- Try it -
Every line of the data below that holds the string "GmbH" needs to be reported.

Extracted data entries

★ ★ ★ ★ ★

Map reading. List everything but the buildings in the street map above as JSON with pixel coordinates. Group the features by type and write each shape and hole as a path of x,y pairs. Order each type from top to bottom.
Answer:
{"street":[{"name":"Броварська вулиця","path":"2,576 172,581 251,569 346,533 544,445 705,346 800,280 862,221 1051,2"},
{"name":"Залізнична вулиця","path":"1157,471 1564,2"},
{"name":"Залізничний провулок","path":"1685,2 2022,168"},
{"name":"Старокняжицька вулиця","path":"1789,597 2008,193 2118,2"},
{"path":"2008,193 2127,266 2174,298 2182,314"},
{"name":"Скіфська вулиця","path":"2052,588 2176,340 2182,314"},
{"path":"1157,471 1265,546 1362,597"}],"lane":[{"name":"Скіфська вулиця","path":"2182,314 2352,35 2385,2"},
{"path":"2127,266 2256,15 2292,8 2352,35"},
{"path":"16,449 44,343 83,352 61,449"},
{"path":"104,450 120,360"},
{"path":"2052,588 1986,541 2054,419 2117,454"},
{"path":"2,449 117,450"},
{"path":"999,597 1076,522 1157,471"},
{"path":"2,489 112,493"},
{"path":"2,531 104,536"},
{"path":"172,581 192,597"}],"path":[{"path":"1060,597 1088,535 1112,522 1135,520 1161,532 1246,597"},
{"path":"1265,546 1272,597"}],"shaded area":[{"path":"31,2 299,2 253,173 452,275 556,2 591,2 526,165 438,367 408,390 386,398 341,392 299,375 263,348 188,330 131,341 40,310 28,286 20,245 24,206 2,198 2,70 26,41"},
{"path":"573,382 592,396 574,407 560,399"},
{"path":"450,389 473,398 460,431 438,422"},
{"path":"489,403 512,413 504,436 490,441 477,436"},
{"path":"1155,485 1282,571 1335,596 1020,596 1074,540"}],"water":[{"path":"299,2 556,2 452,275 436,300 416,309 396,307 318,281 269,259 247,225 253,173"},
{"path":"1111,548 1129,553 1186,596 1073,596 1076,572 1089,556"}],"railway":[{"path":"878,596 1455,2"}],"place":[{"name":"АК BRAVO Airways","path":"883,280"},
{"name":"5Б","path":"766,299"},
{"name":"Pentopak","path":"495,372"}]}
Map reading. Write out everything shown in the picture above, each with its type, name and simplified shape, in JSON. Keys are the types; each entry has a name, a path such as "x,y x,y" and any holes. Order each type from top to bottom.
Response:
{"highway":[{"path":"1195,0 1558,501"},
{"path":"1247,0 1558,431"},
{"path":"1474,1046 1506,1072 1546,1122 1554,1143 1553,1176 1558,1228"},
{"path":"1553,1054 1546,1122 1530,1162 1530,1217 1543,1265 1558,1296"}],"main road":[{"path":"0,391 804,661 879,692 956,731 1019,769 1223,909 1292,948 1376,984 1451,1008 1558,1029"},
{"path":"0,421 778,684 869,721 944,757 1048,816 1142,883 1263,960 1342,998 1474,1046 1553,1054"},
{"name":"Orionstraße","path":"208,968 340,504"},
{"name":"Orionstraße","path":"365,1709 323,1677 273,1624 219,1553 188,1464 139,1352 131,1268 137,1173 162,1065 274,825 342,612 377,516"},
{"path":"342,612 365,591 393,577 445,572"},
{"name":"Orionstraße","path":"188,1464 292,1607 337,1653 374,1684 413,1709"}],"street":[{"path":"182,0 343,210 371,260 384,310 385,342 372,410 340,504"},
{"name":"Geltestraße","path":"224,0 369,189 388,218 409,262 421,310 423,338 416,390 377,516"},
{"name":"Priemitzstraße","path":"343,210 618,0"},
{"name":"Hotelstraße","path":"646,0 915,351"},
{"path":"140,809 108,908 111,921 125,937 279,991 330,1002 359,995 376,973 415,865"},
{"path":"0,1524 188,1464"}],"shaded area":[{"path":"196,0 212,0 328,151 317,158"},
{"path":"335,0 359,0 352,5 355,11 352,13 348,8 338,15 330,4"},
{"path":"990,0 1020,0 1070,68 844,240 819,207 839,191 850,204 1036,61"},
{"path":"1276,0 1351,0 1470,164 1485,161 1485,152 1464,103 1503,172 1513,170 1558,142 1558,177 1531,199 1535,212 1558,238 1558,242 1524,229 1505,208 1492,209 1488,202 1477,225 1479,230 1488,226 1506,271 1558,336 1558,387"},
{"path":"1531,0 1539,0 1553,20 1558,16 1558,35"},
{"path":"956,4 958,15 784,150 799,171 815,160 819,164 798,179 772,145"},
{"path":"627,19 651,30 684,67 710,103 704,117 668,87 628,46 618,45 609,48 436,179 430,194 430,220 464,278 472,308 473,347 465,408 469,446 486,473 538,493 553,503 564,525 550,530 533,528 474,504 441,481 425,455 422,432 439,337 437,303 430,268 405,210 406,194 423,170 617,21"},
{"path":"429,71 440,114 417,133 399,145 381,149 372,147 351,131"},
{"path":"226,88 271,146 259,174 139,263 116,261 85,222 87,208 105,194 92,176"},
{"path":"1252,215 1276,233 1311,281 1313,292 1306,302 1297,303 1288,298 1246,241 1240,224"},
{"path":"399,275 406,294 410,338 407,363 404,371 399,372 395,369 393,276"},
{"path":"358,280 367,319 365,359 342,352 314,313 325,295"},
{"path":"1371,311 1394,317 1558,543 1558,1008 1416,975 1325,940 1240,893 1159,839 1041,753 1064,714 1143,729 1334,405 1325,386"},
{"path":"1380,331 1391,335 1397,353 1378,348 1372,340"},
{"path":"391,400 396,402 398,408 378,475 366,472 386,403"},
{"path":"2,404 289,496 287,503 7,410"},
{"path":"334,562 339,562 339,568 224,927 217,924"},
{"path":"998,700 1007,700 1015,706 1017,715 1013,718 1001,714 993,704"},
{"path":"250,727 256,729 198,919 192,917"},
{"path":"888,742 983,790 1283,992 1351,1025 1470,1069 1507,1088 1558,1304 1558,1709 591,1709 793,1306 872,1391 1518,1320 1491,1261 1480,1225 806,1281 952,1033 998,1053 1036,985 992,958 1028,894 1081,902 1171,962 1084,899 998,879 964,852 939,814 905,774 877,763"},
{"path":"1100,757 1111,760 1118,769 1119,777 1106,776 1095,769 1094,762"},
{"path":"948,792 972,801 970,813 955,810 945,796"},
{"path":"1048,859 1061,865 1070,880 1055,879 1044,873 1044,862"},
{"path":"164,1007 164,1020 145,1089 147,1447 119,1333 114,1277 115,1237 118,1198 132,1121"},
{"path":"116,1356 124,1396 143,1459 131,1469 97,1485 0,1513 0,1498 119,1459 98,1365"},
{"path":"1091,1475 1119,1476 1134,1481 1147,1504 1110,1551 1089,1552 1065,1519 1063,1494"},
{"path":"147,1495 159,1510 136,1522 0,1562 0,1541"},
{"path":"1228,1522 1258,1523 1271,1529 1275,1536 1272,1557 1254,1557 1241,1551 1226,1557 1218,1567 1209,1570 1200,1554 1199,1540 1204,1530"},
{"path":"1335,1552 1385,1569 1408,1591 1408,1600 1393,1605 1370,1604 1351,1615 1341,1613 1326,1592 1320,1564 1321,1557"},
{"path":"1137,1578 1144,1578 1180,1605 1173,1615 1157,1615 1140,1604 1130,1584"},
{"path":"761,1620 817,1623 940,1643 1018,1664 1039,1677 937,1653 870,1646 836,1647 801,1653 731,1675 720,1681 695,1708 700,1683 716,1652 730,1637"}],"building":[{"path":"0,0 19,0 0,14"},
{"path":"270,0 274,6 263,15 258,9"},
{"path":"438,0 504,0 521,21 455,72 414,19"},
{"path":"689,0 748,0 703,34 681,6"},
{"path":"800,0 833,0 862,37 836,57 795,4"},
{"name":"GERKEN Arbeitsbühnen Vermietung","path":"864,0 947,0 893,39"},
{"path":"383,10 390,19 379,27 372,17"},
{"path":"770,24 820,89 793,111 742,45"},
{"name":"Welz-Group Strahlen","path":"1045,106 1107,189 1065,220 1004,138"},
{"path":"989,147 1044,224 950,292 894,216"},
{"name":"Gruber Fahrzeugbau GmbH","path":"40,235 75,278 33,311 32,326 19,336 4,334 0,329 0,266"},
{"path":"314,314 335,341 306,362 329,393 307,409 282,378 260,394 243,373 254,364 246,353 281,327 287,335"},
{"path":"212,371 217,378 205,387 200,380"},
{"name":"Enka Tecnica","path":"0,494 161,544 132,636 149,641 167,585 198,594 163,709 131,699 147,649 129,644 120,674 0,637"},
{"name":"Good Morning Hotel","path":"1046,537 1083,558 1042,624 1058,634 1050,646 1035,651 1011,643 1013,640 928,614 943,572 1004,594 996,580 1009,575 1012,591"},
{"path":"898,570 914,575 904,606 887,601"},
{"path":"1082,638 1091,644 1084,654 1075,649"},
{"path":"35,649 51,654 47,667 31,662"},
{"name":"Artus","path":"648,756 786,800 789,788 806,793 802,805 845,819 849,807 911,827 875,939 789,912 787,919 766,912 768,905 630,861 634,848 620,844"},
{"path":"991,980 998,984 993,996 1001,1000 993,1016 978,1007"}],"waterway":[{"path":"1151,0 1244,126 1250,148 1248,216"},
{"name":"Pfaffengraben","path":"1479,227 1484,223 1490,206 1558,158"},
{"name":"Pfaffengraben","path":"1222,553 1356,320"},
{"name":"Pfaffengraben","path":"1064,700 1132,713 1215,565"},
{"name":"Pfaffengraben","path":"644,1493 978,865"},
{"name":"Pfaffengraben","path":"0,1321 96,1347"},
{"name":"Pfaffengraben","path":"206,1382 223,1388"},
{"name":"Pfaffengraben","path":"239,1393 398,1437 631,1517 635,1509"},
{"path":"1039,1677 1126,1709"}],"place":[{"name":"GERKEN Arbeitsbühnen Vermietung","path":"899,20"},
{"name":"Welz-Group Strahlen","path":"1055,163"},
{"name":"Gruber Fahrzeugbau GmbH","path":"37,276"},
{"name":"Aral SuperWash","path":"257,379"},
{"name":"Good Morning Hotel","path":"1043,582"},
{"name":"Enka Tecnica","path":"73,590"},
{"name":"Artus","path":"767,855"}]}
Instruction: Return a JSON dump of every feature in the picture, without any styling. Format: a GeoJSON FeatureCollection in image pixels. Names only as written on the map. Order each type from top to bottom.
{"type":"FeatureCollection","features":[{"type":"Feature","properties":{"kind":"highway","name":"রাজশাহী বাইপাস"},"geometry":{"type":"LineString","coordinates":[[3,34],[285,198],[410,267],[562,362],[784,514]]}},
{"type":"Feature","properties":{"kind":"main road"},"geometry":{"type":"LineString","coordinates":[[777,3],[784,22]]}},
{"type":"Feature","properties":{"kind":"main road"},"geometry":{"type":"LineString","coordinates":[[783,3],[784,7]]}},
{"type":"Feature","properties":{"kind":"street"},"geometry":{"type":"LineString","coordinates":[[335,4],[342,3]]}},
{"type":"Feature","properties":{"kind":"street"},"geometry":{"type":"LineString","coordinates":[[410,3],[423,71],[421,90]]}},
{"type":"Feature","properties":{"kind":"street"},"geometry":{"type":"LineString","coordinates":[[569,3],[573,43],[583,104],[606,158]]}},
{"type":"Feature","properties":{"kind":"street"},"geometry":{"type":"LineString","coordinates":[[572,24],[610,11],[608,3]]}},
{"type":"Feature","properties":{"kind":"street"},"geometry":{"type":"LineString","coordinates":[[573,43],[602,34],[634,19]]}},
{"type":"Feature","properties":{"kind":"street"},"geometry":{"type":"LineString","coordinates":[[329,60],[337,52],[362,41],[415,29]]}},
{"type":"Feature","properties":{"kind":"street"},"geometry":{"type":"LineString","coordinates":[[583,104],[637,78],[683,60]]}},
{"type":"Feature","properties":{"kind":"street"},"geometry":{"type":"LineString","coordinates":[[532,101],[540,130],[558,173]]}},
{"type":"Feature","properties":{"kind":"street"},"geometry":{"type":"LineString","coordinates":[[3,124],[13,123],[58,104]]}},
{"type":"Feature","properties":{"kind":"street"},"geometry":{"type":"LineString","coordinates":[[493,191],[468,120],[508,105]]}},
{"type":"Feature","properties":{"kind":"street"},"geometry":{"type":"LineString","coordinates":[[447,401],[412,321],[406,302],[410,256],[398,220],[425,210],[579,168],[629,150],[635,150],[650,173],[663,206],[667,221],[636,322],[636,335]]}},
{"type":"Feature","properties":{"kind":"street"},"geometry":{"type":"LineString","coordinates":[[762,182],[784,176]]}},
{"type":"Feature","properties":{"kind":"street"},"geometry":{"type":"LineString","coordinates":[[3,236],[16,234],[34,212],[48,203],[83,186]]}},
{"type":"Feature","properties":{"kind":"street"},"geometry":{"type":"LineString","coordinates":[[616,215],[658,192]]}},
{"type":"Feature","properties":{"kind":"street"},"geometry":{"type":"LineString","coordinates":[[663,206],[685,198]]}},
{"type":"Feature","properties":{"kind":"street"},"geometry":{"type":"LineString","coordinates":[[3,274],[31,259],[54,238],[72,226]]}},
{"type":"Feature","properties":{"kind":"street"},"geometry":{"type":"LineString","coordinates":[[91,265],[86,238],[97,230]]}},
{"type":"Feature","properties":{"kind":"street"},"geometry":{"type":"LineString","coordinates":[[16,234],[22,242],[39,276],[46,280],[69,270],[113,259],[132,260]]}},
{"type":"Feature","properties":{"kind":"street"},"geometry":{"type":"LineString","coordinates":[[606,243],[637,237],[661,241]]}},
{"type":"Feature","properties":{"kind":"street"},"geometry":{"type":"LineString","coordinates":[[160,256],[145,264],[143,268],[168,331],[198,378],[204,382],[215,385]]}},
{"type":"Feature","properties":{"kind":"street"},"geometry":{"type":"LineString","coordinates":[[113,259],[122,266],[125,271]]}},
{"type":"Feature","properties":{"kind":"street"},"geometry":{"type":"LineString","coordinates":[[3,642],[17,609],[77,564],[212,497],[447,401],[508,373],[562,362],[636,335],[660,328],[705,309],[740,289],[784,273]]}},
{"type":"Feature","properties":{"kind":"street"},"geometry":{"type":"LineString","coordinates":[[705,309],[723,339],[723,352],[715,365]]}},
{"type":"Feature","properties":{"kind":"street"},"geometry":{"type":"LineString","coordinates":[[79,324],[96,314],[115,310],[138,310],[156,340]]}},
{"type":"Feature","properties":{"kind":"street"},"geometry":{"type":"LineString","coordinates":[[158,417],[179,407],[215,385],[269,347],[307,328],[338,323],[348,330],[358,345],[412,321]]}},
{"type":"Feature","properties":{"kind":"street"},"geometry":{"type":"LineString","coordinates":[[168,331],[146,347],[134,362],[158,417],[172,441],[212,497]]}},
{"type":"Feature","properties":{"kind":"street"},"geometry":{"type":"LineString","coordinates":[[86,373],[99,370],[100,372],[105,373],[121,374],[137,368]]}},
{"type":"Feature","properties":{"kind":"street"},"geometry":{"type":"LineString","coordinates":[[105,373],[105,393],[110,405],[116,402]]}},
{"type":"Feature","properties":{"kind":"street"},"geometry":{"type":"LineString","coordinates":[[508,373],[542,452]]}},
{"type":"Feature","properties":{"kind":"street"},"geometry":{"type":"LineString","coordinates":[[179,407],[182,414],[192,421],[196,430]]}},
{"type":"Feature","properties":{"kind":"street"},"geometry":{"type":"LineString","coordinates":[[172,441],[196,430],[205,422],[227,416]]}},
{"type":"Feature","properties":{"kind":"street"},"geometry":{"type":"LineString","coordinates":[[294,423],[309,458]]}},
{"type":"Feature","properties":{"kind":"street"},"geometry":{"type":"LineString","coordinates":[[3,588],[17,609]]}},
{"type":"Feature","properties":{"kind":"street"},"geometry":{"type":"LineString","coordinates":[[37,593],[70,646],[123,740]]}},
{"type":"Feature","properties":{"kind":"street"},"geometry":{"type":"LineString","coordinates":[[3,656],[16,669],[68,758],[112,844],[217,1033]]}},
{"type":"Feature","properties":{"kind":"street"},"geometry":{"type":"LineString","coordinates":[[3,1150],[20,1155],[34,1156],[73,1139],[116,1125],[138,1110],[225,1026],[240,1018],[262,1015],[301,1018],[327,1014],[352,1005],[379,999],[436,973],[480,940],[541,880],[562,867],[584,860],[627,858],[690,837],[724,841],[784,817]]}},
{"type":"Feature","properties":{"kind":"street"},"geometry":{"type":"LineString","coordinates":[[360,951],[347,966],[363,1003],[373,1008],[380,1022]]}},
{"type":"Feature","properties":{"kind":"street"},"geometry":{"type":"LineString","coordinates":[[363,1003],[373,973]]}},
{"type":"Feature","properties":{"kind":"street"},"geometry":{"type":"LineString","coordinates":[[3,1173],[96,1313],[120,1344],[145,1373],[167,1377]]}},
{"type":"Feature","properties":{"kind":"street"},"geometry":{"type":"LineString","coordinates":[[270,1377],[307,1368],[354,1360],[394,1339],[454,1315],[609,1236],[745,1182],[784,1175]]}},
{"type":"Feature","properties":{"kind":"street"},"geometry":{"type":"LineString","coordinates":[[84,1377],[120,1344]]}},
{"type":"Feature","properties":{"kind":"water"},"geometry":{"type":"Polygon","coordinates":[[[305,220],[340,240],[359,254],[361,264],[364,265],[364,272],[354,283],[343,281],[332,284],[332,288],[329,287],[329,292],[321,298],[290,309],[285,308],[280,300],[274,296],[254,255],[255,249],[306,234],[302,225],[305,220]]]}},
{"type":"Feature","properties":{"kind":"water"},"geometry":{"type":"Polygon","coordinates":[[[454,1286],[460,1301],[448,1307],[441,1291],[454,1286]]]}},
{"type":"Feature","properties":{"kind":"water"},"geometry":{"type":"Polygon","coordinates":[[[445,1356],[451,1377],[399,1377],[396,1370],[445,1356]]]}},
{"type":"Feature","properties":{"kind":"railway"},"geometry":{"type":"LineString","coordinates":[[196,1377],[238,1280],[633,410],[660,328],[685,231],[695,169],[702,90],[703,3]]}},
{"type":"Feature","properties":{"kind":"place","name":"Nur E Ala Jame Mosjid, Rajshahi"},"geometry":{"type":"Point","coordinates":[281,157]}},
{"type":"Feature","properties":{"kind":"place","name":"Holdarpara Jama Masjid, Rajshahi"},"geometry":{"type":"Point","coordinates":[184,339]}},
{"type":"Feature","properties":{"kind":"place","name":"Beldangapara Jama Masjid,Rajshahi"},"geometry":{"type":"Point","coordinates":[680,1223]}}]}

★ ★ ★ ★ ★

- Expected output -
{"name":"Gruber Fahrzeugbau GmbH","path":"40,235 75,278 33,311 32,326 19,336 4,334 0,329 0,266"},
{"name":"Gruber Fahrzeugbau GmbH","path":"37,276"},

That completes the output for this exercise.